The story? Ah, yes, the story. Well, this particular disc, subtitled The Monster Wars Trilogy, accounts for three episodes presented as a sort of mini-series midway through Season One. Here, we meet up again with Nick Tatopolous and his band of twentysomething scientists who make up the HEAT research team. The dire matter of the day involves the strange uprising of giant creatures, mostly insectoid, who wreak havoc in major cities around the globe. Nick and the HEAT team, however, have our own Godzilla on their side, he who seems to have a sympathetic aura orifice for the needs of Nick and his clan. Soon, however, Godzilla's allegiance wanes as it becomes ever apparent that aliens have infiltrated our planet and are controlling the minds and wills of the giant monster uprising. With designs to wage a monstrous war using the giant creatures, the aliens intend a forced depletion of the world's armies, leaving mankind defenseless in the wake of the insipid invaders.
Neat-o, I guess.
Well, you could say Godzilla: The Series is dramatically superior to Godzilla: The Movie and nowhere would an eyebrow be raised in retort. As Saturday morning fare goes, this series showed some promise but, as this three-episode DVD betrays, the plotlines were doomed to formulaic framework. Expect that each episode will follow the path of, 1) a new threat has arisen to challenge mankind, 2) Nick and the HEAT team call upon Godzilla for protection, 3) Godzilla is badly injured in battle and may have fought his final fight, and 4) HEAT persists to the point of their own demise just as Godzilla rises again to save the day. Woo-hoo, kiddies. If you're okay with that sort of unchallenging entertainment, this disc will probably provide about an hour of light entertainment. The animation itself is generally as unrefined as the story content itself. As far as young viewers go, you'll be glad to know there's nothing off-color or inappropriate for your curtain climbers to ingest here, so it's safe to leave the room while this disc's spinning (if they'll sit still for it).
The Rebuttal Witnesses
It's interesting that Columbia TriStar chose to pluck these three episodes out of the middle of the first season rather than present chronological offerings or an entire Season One set. In my estimation, this smacks of a lack of confidence in the product, this tepid collection being floated up in test-balloon fashion. The quality here is reasonably decent, I suppose, the transfer sporting a colorful full screen image yet wavering in detail consistency. You'll find a surprisingly energetic Dolby Digital 2.0 surround mix that actually coaxes the rear channel into action from time to time but the subwoofer is generally left undisturbed. C'mon team, this is Godzilla! If there's anything to be said of consistency here, it's that the disc consistently disappoints, as the extras consist of just a forgettable few non-related trailers tossed in the mix. I could be wrong, but I sense this first release of Godzilla: The Series will likely be the last (and will anybody ever care?).

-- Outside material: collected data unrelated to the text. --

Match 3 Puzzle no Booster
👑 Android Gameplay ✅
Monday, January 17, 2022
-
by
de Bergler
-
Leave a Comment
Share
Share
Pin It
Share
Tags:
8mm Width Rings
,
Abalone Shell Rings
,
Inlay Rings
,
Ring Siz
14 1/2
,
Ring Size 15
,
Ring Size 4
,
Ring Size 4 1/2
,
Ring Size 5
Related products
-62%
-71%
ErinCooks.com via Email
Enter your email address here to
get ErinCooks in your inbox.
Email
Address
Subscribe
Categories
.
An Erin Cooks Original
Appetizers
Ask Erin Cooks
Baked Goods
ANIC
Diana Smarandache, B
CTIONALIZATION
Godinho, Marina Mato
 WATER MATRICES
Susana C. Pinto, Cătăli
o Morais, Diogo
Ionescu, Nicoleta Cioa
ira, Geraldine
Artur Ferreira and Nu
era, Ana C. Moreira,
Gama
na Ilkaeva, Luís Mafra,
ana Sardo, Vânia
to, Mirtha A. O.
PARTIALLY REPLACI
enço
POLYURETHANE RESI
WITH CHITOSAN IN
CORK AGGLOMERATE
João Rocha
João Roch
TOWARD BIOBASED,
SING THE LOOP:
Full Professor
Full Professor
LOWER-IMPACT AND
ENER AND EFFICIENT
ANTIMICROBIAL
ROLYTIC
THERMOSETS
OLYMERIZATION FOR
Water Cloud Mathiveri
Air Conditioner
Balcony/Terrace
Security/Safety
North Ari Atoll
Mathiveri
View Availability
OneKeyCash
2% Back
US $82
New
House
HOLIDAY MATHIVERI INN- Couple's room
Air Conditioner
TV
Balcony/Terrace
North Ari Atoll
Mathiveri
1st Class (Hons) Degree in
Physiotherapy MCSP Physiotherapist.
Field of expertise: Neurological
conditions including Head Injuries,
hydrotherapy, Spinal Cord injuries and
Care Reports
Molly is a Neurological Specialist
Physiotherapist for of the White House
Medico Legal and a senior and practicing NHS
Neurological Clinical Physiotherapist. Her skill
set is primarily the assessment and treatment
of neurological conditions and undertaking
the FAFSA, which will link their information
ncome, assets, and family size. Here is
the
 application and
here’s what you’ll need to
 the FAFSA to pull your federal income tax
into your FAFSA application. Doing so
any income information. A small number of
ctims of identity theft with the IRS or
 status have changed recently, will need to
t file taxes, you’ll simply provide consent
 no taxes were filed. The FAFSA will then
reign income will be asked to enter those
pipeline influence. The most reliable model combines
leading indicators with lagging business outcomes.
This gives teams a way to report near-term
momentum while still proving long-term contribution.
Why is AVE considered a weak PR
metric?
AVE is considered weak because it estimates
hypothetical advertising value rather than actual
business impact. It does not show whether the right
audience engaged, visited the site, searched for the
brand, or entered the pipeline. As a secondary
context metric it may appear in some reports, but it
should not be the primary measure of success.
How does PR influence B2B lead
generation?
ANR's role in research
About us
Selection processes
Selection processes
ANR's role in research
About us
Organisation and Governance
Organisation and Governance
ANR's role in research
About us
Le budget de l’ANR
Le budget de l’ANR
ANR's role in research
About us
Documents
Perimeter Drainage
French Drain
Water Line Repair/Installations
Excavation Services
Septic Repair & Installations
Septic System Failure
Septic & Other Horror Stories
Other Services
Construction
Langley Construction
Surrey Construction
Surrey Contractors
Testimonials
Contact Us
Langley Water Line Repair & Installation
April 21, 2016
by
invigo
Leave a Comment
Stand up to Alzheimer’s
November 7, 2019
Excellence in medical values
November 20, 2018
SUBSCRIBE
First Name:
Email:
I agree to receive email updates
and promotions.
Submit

Godzilla: The Series did its job in offering temporary distraction to the Saturday morning enclave but does little to excite DVD enthusiasts to own, much less rent, this apathetic entry. Save you money and rent or purchase some classic Godzilla fare instead. You and the kids will probably be much more entertained along the way.
The insignificance of this DVD warrants a complete dismissal and discharge of any future motions made on behalf of this "new Godzilla" and its ilk.